Stumped. Been going through a lot of these posts and now everything is starting to look the same. **PLEASE NO QUACK GRASS, PLEASE NO QUACK GRASS, PLEASE NO QUACK GRASS**


----------



## LawnNut01833 (Jul 22, 2020)

Bump to see if anyone can identity.


----------



## Hendermp (Oct 19, 2020)

Not sure exactly what it is but I am pretty sure it is NOT quack grass as I don't see clasping auricles.


----------



## LawnNut01833 (Jul 22, 2020)

Thank you for the response. I had to look up what you meant by auricle. It most definitely does not have them. Now I'm investigating orchid grass. This weed, whatever it may be, grows quicker than the surrounding tttf.


----------



## dicko1 (Oct 25, 2019)

You have two different grasses there. The second pic looks like orchard grass with its pale color and flat stem. It also seems to have the beginning of an orchard grass type seed head forming.

The top picture isnt clear enough to see the auricles. Both quack grass and annual rye have clasping auricles. It looks like one of the auricles in the pic is clasping but cant really tell.

Another identifying characteristic of grasses is the ligule (you'll probably have to google that). Ryegrass has a prominent ligule.
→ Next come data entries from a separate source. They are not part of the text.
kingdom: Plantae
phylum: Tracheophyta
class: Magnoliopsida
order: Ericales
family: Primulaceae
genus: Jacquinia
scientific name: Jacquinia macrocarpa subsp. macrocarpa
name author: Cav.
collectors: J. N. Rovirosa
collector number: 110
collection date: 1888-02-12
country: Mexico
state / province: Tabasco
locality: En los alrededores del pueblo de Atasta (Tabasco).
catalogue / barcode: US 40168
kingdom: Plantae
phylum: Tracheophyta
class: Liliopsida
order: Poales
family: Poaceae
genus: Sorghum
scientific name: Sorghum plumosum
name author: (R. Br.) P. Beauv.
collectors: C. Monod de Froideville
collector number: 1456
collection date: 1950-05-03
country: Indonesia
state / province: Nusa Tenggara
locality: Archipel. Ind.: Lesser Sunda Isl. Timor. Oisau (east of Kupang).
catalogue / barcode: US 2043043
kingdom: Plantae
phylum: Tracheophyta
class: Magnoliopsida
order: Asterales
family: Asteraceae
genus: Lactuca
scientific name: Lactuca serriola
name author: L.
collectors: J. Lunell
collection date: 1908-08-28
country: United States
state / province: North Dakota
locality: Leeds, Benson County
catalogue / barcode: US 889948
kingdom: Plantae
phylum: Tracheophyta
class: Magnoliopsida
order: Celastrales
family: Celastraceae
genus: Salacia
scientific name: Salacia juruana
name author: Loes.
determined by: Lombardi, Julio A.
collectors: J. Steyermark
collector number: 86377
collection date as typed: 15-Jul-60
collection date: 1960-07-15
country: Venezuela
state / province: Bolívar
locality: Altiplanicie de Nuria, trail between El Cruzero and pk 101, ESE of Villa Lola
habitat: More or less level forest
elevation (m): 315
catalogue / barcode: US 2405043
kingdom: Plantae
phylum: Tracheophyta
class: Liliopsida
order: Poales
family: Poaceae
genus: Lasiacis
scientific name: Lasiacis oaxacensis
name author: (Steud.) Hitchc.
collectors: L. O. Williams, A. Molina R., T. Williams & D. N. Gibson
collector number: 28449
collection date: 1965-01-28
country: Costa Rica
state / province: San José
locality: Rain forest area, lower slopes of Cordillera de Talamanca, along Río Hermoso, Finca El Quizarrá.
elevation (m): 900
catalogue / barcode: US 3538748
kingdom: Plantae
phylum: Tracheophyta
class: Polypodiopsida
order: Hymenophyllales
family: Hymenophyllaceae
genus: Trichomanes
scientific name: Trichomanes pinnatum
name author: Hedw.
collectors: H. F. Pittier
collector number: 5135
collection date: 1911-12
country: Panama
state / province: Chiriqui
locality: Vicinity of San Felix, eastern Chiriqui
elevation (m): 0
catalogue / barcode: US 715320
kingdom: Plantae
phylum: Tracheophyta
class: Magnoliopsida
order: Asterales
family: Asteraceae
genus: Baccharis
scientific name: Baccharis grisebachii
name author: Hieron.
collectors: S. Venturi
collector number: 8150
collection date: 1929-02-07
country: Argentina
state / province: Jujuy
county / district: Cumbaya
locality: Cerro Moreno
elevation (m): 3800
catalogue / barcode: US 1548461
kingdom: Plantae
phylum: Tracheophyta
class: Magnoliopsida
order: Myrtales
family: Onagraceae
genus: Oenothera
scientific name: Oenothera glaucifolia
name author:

Also, look for the presence or absence of hairs on the stem/leaves. That also helps in identifying grasses. ID'ing grasses can be tough.


----------



## LawnNut01833 (Jul 22, 2020)

Ahhhh. Another curve ball. Photo is of the same piece of grass. One photo was not very clear. The other, well, now that I look at it, not very good either.


----------



## dicko1 (Oct 25, 2019)

Well then, it has a flat stem. If true, the color steers me toward Orchard grass.


----------



## LawnNut01833 (Jul 22, 2020)

My responses are horrendously delayed. Apologies. Grabbed a photo this morning of the back yard then a couple this afternoon of some close ups.


----------